High street banks have increased interest rates on new personal loans as fears of the coronavirus raise concerns about the long-term finances of borrowers.

Banks are raising the cost of personal loans as millions of consumers grapple with the disastrous impact of the coronavirus pandemic on their personal finances.

High street banks and smaller lenders have increased rates on three-year loans since December, according to the data analysis company Moneyfacts.

The rate on a £5,000 three-year loan from a high street bank has risen from 7.6% in December to 7.8% today. Other providers have also increased their rates, with online firms and smaller banks increasing their rates from 6.6% to 6.7% during the same period.

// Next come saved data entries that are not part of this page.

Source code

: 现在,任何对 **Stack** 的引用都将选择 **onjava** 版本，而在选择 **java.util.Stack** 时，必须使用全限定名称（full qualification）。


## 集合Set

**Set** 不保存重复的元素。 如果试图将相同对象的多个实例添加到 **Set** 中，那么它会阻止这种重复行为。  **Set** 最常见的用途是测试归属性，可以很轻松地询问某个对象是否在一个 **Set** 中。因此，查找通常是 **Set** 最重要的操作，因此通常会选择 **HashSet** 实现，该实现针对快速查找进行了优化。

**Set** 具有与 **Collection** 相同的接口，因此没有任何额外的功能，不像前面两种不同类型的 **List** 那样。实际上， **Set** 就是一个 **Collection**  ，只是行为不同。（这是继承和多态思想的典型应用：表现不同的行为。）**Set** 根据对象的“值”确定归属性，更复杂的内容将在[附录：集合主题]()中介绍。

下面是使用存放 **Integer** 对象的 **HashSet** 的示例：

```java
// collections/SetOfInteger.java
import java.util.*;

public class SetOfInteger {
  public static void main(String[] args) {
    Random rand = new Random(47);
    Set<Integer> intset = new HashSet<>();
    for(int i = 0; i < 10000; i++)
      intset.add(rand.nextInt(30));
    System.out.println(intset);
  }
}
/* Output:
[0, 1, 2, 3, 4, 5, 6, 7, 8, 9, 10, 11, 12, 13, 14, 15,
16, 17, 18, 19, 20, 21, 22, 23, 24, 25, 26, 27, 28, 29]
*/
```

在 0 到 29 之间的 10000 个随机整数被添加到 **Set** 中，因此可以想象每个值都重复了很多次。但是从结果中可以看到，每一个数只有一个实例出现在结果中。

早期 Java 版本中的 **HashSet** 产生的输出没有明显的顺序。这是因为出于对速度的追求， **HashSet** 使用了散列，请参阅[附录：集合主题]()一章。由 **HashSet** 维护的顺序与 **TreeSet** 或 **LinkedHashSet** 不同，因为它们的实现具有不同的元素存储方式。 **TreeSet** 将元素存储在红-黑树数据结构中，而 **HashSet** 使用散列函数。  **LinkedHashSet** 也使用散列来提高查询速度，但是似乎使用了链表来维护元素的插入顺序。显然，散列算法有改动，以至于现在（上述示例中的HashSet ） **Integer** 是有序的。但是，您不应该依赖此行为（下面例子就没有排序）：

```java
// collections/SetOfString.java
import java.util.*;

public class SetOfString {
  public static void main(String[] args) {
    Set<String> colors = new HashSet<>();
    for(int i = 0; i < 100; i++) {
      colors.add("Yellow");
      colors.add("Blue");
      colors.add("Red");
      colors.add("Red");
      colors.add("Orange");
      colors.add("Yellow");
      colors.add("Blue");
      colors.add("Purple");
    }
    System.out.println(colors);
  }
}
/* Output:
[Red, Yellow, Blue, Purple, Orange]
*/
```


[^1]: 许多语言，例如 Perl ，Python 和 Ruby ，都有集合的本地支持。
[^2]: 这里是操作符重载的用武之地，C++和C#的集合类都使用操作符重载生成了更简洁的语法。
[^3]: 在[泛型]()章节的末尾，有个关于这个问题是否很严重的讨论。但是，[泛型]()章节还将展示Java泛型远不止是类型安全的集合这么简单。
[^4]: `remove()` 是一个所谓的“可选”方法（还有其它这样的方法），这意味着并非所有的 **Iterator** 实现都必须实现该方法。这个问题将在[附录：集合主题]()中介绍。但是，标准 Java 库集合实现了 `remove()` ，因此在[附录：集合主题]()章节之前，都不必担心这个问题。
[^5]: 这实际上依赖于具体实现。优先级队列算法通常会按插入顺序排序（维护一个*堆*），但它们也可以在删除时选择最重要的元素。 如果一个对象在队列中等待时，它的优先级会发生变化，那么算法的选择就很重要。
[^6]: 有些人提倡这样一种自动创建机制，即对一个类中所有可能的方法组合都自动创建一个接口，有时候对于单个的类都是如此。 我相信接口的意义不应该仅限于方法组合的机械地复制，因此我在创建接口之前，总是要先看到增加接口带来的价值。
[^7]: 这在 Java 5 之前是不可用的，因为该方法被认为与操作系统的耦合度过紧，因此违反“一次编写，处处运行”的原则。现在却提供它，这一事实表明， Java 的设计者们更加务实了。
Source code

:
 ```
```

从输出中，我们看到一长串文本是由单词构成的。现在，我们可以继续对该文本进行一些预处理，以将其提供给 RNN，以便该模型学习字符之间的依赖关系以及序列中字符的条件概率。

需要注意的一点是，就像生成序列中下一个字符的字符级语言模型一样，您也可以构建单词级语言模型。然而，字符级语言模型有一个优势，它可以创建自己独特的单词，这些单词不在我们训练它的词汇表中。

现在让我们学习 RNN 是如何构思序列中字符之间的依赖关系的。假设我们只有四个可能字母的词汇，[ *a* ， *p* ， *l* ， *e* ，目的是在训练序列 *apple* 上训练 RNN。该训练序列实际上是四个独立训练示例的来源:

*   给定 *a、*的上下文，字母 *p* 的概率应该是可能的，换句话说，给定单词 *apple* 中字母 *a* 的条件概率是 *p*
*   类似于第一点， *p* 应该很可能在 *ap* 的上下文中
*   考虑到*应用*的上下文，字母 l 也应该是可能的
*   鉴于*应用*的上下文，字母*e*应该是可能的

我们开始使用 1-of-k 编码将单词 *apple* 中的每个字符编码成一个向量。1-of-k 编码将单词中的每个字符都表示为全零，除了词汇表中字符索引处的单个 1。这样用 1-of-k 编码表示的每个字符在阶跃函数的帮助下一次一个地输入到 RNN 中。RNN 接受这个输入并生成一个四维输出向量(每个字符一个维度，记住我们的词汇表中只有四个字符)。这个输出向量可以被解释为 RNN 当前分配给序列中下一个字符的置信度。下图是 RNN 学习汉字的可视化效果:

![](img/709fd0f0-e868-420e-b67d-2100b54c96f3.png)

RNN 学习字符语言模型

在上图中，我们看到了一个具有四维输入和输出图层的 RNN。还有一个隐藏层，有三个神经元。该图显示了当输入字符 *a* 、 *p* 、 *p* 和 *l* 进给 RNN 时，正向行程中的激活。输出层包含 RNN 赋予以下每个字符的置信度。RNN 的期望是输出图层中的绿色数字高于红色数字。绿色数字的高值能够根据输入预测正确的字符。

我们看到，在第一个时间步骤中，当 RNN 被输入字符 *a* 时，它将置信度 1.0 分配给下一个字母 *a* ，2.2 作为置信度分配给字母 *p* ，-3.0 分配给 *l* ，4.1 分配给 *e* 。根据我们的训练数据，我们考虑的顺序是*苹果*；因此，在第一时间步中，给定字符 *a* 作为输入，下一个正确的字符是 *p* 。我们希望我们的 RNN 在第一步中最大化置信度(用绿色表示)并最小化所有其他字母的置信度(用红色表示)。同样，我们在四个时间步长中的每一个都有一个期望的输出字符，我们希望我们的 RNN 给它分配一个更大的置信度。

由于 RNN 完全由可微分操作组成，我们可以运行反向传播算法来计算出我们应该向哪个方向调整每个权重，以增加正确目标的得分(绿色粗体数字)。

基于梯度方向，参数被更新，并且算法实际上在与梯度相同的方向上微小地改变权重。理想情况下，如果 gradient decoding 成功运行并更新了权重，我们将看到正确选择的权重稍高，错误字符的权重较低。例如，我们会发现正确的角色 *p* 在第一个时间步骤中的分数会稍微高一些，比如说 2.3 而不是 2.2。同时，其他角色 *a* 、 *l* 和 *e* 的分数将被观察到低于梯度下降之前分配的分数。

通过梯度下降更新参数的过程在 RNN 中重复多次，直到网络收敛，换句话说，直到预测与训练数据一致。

Some of the cheapest personal loan rates have been withdrawn in the past days after a flood of applications.

Bank of England rate cuts

The Bank of England has cut interest rates twice so far, as part of emergency measures to protect the UK economy against impact from coronavirus.

The emergency cut in the Bank of England’s base rate on 11 March to 0.25% – swiftly followed by another on 19 March to help beat the economic shock of the coronavirus health crisis – means it is now at an historic low of 0.1%.

The base rate is the Bank of England’s official borrowing rate, the interest it charges other banks when they borrow money. In turn this affects what interest borrowers pay their lenders.

Cuts to the base rate are therefore supposed to bring down the cost of borrowing. However, most big banks have yet to pass on the cuts in mortgage rates to borrowers.

The recent interest rate cuts spells bad news for savers and high-interest rate current account holders.

Given the higher rates on personal loans, some consumers seeking to borrow a modest amount might find a credit card more appealing.